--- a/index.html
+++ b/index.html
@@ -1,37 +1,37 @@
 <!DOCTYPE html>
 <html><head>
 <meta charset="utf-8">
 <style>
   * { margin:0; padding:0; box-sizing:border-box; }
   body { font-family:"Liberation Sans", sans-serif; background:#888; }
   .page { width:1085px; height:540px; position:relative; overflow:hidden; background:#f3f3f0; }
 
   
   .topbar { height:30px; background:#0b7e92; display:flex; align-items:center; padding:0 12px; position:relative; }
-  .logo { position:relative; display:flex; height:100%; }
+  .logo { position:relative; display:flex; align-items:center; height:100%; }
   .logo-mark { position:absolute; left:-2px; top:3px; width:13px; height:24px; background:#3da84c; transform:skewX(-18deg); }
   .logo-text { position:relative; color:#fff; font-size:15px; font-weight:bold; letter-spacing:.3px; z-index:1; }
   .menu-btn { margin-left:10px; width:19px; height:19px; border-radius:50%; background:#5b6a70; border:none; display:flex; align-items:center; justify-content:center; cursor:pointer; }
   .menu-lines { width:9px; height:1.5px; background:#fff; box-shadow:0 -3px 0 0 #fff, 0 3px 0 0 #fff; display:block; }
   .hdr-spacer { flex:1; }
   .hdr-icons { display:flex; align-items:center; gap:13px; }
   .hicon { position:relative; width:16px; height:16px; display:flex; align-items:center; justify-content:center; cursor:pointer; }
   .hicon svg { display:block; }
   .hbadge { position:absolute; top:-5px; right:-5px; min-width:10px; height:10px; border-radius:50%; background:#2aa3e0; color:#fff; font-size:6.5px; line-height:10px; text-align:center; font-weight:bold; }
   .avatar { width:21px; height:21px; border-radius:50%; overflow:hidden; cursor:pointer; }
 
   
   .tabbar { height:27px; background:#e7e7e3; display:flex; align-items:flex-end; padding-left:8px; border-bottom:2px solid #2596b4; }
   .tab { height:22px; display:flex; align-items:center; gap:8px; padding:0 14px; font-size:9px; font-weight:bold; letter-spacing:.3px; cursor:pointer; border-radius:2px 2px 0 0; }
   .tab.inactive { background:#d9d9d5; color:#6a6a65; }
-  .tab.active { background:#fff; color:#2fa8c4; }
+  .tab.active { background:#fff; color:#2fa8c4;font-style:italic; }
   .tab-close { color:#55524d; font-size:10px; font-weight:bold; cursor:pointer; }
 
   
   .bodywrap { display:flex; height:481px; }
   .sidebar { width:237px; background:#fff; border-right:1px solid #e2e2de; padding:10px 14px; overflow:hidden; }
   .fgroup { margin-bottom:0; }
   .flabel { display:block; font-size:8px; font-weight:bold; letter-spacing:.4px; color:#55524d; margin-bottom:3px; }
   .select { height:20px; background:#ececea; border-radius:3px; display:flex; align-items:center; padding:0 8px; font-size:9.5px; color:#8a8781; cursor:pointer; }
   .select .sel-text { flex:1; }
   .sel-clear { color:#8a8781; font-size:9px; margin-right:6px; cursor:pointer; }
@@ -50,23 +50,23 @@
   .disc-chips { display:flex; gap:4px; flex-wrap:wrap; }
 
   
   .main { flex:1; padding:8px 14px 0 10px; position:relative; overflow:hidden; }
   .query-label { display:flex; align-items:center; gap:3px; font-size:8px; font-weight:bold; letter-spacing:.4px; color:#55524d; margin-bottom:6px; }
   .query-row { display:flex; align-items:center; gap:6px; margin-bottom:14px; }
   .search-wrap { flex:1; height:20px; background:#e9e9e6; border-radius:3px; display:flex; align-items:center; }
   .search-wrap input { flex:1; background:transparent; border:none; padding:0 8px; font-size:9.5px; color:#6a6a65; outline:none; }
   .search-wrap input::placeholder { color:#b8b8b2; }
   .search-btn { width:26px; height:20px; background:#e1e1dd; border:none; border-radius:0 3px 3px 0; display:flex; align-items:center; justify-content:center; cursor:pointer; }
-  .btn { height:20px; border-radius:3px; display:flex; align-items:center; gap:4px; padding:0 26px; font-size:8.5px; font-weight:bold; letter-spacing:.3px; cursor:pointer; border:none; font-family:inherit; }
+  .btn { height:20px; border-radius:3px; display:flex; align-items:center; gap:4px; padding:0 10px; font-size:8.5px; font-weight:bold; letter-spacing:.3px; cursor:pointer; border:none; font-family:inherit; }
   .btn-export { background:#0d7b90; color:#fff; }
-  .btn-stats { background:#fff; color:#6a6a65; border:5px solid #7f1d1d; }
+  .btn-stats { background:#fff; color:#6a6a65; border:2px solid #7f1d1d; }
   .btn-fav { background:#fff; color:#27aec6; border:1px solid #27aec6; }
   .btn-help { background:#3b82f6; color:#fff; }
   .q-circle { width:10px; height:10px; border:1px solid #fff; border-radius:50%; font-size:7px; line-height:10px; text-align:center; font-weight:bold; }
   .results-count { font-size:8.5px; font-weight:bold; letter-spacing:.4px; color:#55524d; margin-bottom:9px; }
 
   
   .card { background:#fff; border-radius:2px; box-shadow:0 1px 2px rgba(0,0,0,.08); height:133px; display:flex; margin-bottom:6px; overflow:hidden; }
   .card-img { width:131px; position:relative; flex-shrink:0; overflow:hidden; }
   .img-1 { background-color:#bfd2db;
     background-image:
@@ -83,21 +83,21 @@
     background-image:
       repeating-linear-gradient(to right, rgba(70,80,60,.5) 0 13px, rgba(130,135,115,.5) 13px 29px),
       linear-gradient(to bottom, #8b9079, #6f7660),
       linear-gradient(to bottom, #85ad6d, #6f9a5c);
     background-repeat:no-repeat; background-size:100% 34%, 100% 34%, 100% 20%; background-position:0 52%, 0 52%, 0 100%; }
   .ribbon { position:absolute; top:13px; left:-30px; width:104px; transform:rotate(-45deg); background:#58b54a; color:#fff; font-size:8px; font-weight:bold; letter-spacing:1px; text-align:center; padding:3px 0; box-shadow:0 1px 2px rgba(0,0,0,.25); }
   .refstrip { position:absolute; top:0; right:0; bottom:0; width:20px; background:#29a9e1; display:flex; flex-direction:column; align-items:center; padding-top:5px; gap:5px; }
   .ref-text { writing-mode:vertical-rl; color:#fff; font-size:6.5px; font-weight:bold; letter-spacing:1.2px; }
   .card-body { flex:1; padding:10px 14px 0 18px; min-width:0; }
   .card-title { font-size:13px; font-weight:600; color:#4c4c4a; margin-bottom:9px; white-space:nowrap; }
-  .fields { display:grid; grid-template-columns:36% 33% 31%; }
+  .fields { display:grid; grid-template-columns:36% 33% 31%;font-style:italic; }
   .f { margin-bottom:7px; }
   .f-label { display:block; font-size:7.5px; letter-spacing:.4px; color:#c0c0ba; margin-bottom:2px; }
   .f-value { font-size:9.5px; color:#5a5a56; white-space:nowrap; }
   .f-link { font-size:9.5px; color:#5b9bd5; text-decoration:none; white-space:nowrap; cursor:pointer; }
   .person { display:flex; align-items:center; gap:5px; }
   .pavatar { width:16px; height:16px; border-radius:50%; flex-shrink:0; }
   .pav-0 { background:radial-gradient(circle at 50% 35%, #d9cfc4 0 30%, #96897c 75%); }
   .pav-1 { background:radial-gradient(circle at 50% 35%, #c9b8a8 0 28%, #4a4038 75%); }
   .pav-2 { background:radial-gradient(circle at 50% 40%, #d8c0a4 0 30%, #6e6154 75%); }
==
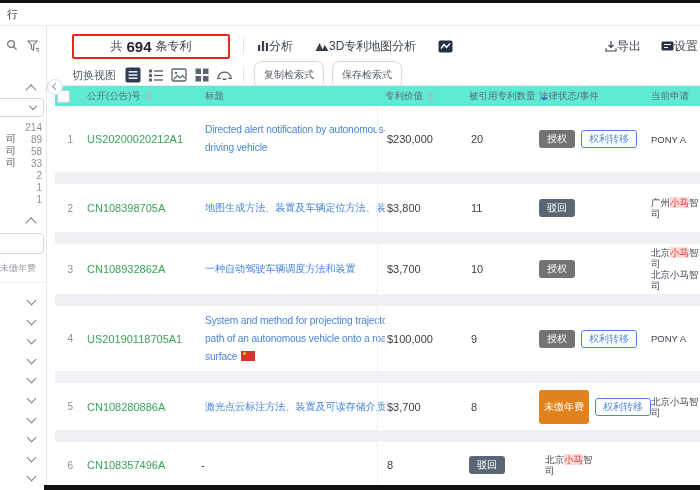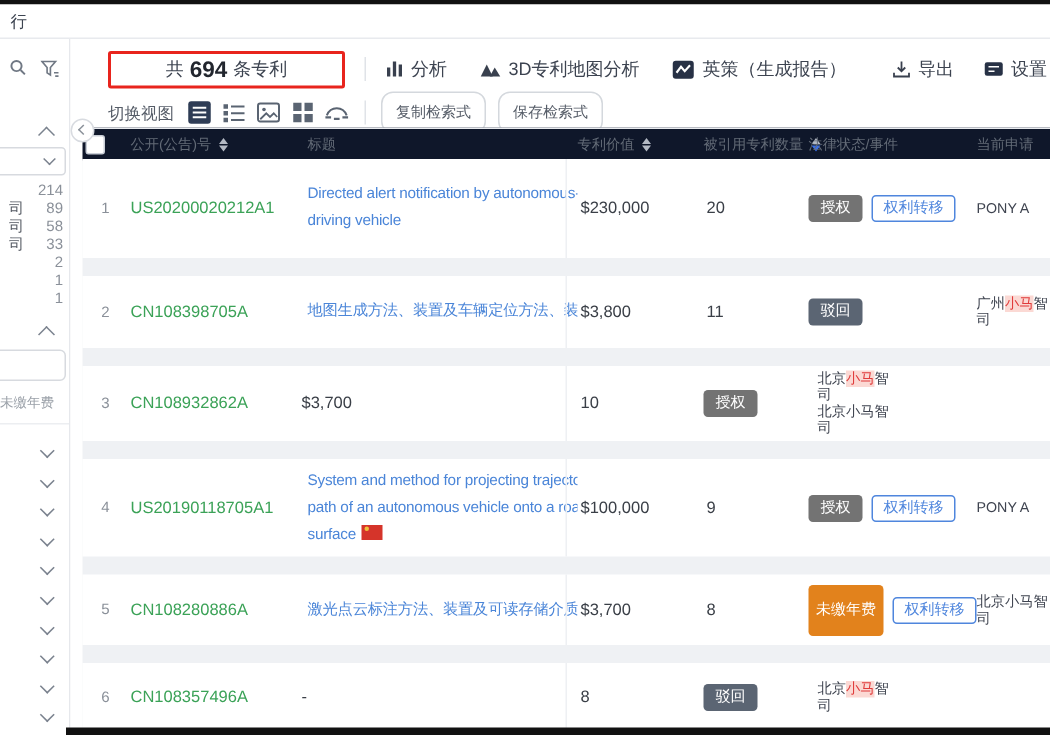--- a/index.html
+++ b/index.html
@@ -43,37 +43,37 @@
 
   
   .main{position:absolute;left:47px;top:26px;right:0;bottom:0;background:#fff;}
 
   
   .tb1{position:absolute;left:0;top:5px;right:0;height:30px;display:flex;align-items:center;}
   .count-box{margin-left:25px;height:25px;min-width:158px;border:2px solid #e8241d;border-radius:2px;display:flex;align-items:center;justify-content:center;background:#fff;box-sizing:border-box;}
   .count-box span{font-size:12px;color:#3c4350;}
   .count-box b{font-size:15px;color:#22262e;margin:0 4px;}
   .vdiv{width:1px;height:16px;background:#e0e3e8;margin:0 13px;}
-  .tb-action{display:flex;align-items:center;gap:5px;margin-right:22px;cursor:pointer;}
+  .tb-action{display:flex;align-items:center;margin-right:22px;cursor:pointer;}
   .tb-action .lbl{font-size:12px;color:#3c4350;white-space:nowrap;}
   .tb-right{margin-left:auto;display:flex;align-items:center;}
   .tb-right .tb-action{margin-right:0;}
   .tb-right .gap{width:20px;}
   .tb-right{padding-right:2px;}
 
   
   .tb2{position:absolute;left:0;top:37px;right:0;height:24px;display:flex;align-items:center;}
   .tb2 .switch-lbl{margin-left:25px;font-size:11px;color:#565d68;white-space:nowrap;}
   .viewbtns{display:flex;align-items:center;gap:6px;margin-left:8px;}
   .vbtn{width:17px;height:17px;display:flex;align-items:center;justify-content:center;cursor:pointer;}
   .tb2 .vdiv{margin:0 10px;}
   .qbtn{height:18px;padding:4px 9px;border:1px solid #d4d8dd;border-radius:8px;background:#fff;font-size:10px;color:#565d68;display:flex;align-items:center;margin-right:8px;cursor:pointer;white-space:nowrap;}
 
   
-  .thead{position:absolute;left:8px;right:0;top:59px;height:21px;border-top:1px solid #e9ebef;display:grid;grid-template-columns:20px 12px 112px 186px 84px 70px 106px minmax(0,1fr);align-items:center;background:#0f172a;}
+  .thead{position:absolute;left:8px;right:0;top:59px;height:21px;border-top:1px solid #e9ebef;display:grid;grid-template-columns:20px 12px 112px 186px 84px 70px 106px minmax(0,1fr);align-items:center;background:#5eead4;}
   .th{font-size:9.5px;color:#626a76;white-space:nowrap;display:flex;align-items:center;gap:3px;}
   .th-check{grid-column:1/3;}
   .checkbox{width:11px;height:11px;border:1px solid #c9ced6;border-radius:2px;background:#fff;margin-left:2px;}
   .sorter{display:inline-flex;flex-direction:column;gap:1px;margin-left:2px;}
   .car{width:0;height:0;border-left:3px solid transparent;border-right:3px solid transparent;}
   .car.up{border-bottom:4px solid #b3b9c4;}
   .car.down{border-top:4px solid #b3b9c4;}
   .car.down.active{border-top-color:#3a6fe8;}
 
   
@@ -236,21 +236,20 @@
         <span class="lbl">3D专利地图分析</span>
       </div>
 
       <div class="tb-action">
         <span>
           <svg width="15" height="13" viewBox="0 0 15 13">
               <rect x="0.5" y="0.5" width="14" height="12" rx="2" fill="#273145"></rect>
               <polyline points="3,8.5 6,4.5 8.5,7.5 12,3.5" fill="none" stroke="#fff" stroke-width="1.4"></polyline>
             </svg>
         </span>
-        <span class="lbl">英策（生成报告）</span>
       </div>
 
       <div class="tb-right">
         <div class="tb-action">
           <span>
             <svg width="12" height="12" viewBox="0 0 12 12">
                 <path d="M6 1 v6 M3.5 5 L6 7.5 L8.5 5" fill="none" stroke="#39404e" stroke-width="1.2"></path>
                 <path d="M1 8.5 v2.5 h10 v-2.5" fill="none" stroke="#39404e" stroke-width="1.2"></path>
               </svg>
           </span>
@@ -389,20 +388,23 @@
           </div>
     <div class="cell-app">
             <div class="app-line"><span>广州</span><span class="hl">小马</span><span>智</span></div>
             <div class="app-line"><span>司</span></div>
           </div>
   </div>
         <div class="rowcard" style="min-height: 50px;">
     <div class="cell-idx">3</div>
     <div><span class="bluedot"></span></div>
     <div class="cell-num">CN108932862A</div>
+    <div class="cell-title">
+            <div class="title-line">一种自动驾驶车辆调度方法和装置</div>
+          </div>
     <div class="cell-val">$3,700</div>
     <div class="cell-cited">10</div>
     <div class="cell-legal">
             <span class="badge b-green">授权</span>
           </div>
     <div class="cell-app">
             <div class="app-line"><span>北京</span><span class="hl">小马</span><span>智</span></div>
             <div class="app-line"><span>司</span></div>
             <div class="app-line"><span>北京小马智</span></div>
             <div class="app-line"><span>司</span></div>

_Task goal:_
Go through the data, and copy each line in which the word "minmax" appears.

_Answer for this exercise:_
-  .thead{position:absolute;left:8px;right:0;top:59px;height:21px;border-top:1px solid #e9ebef;display:grid;grid-template-columns:20px 12px 112px 186px 84px 70px 106px minmax(0,1fr);align-items:center;background:#0f172a;}
+  .thead{position:absolute;left:8px;right:0;top:59px;height:21px;border-top:1px solid #e9ebef;display:grid;grid-template-columns:20px 12px 112px 186px 84px 70px 106px minmax(0,1fr);align-items:center;background:#5eead4;}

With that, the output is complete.